Alternative Modification Programs–Do In-House Modifications From Mortgage Servicers Continue To See Success?

Homeowners who may have had difficulty in the federal home loan modification program have, in some cases, found affordability through alternative modification programs made directly from mortgage servicers. It’s been reported that proprietary modifications have been offering permanent home loan assistance plans to numerous homeowners over the past months and offer solutions for homeowners who face foreclosure on their home.

The HOPE NOW organization, which is an alliance of private sector mortgage servicers, releases monthly reports and press releases concerning this alternative modification initiatives and recently stated that around 100,000 proprietary modifications have been made for homeowners in the month of October alone.

Obviously, this may point to positive signs for homeowners who face the loss of their home without mortgage modification assistance, and many servicers argue that these proprietary modifications can be more useful since they are not following federal guidelines as to who may qualify for a modification plan.

Essentially, this means that financial institutions may be able to tailor modification plans to meet a particular homeowner’s needs rather than applying universal guidelines to all homeowners who may be in different financial situations or need their mortgage difficulties addressed in a unique way.

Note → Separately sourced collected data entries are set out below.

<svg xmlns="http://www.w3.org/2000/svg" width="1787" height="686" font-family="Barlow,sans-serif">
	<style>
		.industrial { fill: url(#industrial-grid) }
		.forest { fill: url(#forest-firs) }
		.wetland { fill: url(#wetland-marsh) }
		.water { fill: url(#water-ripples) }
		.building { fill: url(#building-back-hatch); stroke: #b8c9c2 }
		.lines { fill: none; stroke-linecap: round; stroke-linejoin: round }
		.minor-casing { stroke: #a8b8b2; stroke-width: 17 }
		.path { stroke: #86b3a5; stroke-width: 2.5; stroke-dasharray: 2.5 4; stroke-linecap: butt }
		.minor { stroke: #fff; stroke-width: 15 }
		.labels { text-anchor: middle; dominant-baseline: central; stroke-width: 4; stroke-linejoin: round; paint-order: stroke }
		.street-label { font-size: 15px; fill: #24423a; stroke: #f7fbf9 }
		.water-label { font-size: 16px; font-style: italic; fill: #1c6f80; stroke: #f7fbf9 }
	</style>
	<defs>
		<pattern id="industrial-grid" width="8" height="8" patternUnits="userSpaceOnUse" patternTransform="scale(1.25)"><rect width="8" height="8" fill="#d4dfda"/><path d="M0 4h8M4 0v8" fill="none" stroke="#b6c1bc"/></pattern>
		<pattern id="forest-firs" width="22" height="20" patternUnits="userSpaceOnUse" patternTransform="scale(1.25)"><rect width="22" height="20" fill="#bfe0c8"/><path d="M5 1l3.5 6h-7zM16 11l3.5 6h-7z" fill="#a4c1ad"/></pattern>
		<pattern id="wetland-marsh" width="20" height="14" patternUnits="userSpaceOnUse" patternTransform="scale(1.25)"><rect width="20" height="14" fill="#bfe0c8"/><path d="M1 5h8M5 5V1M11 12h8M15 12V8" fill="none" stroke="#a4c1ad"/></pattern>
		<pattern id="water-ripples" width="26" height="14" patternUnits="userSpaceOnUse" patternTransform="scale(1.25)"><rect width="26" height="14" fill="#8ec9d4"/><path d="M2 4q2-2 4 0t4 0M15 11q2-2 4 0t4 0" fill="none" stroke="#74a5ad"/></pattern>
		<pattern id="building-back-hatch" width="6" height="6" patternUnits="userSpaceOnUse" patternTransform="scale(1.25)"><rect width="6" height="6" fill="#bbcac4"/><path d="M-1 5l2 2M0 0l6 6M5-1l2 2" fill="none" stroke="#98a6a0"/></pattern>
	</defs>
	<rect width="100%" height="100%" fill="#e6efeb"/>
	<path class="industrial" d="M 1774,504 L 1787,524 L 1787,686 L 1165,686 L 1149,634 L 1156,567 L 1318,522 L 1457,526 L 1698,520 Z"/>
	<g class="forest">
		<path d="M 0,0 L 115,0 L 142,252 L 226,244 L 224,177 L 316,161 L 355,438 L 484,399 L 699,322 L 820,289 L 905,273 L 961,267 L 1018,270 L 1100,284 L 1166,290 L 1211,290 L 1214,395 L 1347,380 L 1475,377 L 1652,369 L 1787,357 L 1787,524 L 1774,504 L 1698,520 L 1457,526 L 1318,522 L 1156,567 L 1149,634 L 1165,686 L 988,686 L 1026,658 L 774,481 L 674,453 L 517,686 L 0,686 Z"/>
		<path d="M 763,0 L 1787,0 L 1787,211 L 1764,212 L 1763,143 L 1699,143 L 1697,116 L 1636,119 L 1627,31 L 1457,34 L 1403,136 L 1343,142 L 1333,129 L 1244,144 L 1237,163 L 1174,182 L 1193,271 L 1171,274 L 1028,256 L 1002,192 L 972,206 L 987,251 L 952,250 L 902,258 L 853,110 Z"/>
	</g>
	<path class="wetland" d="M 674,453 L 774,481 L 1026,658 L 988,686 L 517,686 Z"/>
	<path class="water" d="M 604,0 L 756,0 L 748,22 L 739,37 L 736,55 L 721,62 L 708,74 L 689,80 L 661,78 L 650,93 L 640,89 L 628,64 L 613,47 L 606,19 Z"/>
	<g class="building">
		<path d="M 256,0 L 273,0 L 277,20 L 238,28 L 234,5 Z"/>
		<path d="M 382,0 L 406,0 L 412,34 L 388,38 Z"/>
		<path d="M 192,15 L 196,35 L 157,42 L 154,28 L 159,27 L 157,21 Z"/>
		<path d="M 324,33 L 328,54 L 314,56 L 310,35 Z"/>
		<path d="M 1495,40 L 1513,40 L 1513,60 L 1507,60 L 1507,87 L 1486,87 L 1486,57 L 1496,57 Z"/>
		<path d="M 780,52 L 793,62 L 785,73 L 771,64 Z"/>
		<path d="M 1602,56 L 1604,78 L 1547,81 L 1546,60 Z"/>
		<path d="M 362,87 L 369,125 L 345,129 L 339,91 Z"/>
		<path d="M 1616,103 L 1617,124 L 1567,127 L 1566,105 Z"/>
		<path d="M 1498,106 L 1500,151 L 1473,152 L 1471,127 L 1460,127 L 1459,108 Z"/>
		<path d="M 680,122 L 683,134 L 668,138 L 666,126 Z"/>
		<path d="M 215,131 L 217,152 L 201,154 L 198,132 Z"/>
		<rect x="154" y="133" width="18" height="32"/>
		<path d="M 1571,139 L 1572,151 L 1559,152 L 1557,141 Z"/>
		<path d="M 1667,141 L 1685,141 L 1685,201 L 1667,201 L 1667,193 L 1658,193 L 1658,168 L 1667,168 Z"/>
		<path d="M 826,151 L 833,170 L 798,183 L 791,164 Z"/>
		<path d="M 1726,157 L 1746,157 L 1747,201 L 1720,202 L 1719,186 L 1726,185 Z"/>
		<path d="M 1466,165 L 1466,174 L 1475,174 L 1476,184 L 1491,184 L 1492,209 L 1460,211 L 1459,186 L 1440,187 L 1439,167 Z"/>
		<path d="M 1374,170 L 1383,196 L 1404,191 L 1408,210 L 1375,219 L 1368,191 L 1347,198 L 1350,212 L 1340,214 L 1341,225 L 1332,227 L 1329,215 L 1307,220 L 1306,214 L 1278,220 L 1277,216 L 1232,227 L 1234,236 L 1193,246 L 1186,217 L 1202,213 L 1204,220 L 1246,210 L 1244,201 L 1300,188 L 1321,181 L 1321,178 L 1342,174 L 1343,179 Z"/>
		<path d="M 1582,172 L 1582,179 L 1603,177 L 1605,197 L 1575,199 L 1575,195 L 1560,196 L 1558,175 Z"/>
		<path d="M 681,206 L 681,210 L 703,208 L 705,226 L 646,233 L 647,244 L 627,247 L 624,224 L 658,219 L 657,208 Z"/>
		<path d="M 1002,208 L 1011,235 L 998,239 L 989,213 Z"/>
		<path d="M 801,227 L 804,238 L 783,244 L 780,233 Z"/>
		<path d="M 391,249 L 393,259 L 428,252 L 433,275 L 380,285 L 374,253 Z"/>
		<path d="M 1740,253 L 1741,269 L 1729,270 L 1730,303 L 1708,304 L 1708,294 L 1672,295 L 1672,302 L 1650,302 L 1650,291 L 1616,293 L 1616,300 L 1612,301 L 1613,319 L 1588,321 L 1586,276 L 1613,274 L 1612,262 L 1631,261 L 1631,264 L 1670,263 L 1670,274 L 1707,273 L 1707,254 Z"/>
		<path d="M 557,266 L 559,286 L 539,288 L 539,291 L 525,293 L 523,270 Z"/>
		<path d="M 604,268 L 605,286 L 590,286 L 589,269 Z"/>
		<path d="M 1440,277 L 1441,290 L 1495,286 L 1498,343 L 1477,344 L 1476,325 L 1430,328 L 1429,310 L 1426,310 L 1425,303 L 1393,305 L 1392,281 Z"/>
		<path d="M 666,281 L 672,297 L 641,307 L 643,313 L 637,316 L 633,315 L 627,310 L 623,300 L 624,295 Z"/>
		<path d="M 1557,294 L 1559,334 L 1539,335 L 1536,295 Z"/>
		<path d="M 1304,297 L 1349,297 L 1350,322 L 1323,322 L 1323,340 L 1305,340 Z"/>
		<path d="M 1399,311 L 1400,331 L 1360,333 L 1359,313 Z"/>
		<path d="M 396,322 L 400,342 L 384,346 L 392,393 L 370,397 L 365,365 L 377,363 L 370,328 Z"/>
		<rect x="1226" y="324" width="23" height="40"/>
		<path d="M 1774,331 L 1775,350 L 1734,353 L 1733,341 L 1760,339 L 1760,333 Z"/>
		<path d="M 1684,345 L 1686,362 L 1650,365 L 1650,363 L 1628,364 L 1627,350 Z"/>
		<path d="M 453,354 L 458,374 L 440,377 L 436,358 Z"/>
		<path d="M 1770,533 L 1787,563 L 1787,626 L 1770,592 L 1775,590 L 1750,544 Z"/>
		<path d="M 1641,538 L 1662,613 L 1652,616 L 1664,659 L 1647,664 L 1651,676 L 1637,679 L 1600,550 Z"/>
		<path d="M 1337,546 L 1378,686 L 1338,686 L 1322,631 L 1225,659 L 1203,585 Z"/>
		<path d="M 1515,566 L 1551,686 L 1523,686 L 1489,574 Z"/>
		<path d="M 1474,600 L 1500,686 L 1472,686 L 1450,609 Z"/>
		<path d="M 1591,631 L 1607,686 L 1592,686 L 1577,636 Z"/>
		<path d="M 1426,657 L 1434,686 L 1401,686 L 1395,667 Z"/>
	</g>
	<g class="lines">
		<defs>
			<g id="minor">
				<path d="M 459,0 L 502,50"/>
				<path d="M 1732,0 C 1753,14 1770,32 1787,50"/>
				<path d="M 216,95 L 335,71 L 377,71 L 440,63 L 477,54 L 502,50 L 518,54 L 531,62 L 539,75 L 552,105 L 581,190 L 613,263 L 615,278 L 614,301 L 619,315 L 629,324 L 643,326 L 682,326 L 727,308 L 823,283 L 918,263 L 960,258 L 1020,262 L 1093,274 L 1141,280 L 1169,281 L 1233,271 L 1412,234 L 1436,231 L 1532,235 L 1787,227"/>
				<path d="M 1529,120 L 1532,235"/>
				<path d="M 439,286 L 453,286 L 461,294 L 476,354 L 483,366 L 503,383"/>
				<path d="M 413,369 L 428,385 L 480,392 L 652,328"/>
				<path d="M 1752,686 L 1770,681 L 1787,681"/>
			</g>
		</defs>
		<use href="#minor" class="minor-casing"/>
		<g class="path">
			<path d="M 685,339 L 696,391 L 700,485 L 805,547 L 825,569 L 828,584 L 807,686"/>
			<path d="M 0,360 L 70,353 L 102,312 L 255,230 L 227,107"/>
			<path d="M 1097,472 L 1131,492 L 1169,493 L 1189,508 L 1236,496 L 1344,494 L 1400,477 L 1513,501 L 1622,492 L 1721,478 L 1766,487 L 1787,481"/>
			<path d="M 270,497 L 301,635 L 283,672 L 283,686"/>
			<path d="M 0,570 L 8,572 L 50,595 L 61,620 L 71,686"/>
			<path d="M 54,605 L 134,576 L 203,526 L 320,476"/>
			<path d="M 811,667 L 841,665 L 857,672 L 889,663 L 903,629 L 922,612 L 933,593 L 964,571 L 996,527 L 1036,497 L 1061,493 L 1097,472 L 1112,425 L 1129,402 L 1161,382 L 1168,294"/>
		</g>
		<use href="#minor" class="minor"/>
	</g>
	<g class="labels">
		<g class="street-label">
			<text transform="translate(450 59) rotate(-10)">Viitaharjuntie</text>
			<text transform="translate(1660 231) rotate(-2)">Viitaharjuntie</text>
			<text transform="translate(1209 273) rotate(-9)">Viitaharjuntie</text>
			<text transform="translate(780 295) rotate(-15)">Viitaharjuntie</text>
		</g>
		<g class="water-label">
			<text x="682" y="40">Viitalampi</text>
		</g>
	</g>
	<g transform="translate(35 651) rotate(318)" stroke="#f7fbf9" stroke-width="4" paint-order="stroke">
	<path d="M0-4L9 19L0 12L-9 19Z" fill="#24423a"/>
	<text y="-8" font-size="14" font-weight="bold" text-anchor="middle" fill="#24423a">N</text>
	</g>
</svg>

However, there are homeowners who have stated these proprietary modifications have not been perfect and problems have arisen just as in the federal modification program.

The nation’s top mortgage servicers, like Bank of America, Citigroup, Chase, and Wells Fargo, just to name a few, are members of this alliance and may be able to help their homeowners through these in-house modification programs. While alternative modifications, as with federal modifications, are no guarantee, financial advisers have been prompting more homeowners to talk over options with their servicer if meeting their monthly mortgage payment obligation is becoming problematic or a homeowner feels that default may be a threat in the near future.